>>>

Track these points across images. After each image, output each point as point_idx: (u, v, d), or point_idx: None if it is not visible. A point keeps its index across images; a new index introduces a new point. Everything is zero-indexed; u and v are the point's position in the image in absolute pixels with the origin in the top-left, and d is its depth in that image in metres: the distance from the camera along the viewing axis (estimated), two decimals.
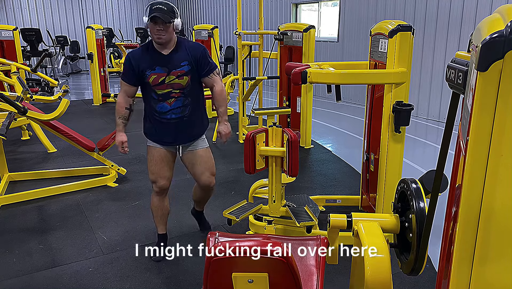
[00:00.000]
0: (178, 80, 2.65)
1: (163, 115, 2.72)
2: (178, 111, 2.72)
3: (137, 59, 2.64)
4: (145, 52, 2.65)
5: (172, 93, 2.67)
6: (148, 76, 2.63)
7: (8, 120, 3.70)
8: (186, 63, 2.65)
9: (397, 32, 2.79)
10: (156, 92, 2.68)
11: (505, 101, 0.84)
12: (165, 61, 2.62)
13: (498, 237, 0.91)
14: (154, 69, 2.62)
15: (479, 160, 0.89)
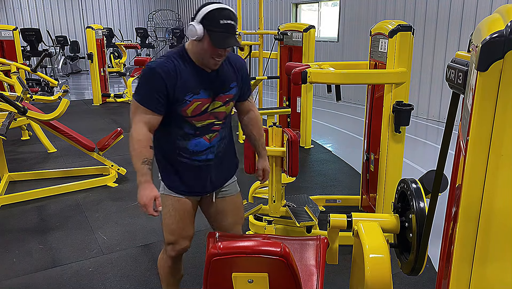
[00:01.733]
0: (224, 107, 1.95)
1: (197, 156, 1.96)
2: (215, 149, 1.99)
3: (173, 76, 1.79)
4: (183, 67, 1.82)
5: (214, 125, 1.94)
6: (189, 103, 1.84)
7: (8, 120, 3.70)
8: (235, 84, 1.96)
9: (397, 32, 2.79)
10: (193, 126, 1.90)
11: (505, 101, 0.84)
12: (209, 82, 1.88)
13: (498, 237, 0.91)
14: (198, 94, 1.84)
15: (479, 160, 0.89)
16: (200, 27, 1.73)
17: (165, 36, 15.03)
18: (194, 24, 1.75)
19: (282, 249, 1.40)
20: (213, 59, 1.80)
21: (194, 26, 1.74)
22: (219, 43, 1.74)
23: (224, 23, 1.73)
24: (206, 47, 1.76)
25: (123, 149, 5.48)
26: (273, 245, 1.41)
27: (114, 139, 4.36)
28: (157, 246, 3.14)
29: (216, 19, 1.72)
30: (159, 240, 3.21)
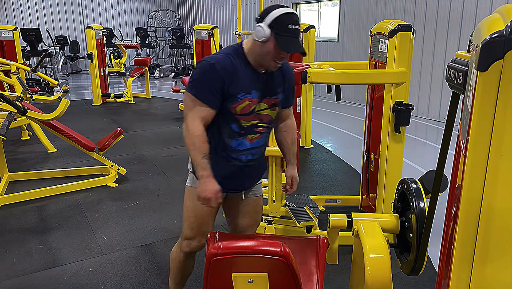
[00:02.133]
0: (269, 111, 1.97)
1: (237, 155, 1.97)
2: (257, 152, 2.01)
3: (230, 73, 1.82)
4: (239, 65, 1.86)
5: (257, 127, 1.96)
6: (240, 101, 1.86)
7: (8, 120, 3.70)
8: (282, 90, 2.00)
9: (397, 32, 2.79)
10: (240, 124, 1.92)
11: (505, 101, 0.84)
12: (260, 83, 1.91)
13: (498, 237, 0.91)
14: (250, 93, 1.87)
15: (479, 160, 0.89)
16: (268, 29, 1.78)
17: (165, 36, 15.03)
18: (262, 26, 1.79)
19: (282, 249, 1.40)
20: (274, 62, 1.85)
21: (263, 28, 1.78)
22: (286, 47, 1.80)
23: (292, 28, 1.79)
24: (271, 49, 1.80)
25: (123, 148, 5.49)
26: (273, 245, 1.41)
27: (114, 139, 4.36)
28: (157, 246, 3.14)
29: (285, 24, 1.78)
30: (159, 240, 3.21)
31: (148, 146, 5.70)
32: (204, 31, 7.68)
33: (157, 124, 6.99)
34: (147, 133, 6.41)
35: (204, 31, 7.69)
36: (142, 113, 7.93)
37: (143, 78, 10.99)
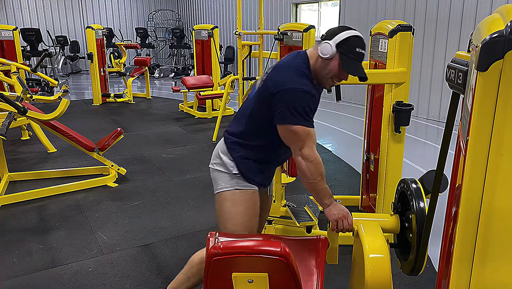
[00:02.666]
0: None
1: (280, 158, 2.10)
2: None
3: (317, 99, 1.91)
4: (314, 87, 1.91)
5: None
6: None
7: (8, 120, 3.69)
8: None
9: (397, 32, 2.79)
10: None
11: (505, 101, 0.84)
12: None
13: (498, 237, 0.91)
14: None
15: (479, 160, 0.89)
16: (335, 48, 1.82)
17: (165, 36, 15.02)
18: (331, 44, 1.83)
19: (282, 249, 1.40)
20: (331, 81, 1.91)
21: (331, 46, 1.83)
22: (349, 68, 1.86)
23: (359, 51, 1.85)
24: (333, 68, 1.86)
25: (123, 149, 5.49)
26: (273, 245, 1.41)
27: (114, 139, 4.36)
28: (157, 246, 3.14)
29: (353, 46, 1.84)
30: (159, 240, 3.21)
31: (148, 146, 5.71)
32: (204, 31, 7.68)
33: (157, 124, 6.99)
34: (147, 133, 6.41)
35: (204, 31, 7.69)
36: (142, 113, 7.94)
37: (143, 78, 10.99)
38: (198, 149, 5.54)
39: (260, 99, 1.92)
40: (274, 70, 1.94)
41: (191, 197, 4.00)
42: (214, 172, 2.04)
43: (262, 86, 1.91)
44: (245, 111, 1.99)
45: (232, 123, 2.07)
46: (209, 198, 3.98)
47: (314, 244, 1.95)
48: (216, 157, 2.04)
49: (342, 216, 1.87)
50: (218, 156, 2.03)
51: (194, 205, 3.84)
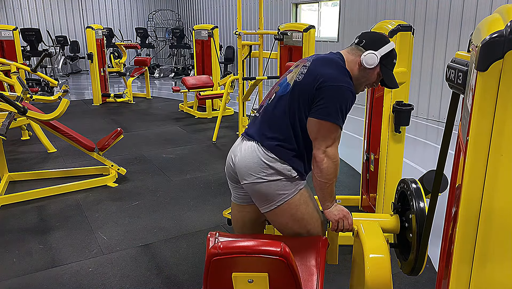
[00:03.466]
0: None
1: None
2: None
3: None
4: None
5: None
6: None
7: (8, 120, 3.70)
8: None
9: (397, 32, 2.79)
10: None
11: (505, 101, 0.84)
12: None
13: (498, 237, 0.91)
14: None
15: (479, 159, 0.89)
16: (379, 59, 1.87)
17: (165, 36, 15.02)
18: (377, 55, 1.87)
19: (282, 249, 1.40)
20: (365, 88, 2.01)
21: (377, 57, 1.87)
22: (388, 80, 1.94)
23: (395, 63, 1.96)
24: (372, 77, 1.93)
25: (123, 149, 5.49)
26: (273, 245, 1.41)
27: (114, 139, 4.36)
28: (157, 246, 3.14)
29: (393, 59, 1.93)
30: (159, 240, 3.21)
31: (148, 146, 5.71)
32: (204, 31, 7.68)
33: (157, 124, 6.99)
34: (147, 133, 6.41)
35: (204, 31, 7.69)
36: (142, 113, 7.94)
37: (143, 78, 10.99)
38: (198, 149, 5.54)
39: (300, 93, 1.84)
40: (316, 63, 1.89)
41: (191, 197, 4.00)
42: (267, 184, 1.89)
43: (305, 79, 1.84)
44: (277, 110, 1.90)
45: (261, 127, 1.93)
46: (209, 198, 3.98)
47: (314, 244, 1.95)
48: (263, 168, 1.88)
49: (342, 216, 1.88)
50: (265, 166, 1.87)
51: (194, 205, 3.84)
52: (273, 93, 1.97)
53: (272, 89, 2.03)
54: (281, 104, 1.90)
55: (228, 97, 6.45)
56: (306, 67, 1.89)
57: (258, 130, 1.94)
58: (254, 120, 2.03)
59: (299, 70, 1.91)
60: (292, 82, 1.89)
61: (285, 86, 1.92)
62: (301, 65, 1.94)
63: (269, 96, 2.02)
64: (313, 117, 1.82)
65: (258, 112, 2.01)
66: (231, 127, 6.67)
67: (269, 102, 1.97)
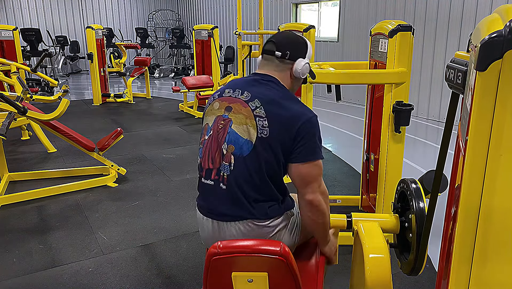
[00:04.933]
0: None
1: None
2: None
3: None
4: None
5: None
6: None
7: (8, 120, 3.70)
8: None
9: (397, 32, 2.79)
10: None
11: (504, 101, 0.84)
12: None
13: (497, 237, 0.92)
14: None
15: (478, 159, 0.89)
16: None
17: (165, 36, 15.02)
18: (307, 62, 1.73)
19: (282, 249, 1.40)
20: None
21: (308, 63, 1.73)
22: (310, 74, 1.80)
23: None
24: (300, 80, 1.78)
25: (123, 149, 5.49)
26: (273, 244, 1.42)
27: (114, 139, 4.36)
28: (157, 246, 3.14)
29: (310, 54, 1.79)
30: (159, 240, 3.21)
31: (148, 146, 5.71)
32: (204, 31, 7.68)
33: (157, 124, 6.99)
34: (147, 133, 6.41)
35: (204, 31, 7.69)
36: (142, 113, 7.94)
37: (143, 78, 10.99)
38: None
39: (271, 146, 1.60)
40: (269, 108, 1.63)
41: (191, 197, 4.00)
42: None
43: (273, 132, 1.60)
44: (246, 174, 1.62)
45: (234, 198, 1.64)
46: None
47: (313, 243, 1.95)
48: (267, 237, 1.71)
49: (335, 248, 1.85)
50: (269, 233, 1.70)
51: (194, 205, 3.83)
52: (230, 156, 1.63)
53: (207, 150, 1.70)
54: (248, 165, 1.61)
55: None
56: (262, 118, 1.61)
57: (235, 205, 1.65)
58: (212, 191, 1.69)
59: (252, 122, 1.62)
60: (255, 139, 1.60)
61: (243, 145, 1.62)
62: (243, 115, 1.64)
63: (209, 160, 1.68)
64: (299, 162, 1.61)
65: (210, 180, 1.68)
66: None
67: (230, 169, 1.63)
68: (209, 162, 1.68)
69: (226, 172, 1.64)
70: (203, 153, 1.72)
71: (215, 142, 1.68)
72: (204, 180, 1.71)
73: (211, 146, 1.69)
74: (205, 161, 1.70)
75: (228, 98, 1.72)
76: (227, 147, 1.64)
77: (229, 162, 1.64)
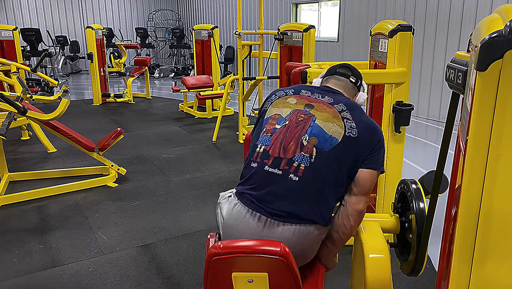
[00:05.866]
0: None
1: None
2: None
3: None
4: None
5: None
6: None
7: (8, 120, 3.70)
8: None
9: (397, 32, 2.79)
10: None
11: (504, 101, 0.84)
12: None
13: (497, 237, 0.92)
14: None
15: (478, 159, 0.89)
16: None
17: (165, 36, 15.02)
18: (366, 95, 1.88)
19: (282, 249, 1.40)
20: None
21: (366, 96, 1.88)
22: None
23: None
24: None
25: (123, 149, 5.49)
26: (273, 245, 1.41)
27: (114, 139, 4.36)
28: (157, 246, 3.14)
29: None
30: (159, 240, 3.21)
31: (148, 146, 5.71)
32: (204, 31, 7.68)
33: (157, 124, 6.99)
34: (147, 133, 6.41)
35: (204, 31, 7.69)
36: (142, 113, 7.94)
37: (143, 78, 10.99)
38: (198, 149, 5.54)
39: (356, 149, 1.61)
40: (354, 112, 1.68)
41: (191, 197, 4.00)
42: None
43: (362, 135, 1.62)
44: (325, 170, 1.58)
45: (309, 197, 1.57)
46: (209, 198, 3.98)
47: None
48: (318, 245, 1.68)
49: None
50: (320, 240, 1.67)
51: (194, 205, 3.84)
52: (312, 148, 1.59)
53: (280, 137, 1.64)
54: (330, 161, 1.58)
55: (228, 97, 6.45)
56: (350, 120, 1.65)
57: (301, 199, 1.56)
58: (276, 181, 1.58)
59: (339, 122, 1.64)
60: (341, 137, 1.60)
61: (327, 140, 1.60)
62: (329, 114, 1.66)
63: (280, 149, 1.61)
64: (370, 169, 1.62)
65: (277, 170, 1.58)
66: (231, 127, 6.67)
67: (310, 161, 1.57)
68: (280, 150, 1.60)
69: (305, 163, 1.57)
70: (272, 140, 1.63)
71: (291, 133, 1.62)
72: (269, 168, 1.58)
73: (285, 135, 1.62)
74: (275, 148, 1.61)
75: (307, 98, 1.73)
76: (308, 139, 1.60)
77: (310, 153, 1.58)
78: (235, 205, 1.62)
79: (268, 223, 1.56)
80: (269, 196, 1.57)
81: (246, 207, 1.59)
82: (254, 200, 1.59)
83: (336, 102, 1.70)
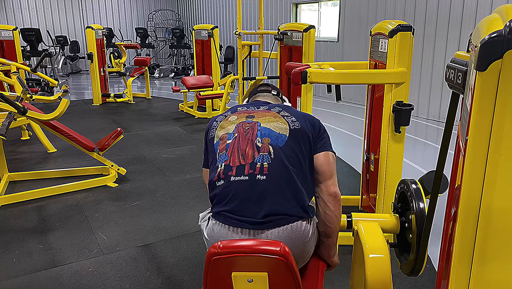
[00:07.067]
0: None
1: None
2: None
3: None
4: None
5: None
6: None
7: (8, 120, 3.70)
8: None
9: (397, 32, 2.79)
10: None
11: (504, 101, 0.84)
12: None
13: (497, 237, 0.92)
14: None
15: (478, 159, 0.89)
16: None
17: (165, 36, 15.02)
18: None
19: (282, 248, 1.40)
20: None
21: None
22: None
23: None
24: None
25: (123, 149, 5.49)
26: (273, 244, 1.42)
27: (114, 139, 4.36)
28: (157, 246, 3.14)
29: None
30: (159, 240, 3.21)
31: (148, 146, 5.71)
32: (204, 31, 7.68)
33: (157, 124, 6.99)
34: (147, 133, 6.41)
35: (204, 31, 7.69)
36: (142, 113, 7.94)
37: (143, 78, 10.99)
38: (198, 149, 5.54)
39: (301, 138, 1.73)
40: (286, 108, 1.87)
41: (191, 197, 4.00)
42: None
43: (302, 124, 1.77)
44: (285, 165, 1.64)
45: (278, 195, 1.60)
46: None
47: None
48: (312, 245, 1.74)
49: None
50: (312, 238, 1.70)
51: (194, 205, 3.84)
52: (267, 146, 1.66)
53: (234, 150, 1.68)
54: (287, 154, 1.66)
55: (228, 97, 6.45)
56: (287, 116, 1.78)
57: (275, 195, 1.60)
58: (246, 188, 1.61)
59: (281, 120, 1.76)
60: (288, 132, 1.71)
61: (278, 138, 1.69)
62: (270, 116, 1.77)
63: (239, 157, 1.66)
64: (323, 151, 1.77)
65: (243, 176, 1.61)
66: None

<<<

§ **REQUIRED WORK**:
Skipping the pictures, print the lines in the listing above exactly as written, starting at the line with "75: (228, 98, 1.72)" and ending at the line with "78: (235, 205, 1.62)", both included.

§ **ANSWER TO THIS EXERCISE**:
75: (228, 98, 1.72)
76: (227, 147, 1.64)
77: (229, 162, 1.64)
[00:05.866]
0: None
1: None
2: None
3: None
4: None
5: None
6: None
7: (8, 120, 3.70)
8: None
9: (397, 32, 2.79)
10: None
11: (504, 101, 0.84)
12: None
13: (497, 237, 0.92)
14: None
15: (478, 159, 0.89)
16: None
17: (165, 36, 15.02)
18: (366, 95, 1.88)
19: (282, 249, 1.40)
20: None
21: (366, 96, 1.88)
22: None
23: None
24: None
25: (123, 149, 5.49)
26: (273, 245, 1.41)
27: (114, 139, 4.36)
28: (157, 246, 3.14)
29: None
30: (159, 240, 3.21)
31: (148, 146, 5.71)
32: (204, 31, 7.68)
33: (157, 124, 6.99)
34: (147, 133, 6.41)
35: (204, 31, 7.69)
36: (142, 113, 7.94)
37: (143, 78, 10.99)
38: (198, 149, 5.54)
39: (356, 149, 1.61)
40: (354, 112, 1.68)
41: (191, 197, 4.00)
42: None
43: (362, 135, 1.62)
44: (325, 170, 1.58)
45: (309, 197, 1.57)
46: (209, 198, 3.98)
47: None
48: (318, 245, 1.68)
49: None
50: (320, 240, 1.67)
51: (194, 205, 3.84)
52: (312, 148, 1.59)
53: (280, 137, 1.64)
54: (330, 161, 1.58)
55: (228, 97, 6.45)
56: (350, 120, 1.65)
57: (301, 199, 1.56)
58: (276, 181, 1.58)
59: (339, 122, 1.64)
60: (341, 137, 1.60)
61: (327, 140, 1.60)
62: (329, 114, 1.66)
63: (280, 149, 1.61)
64: (370, 169, 1.62)
65: (277, 170, 1.58)
66: (231, 127, 6.67)
67: (310, 161, 1.57)
68: (280, 150, 1.60)
69: (305, 163, 1.57)
70: (272, 140, 1.63)
71: (291, 133, 1.62)
72: (269, 168, 1.58)
73: (285, 135, 1.62)
74: (275, 148, 1.61)
75: (307, 98, 1.73)
76: (308, 139, 1.60)
77: (310, 153, 1.58)
78: (235, 205, 1.62)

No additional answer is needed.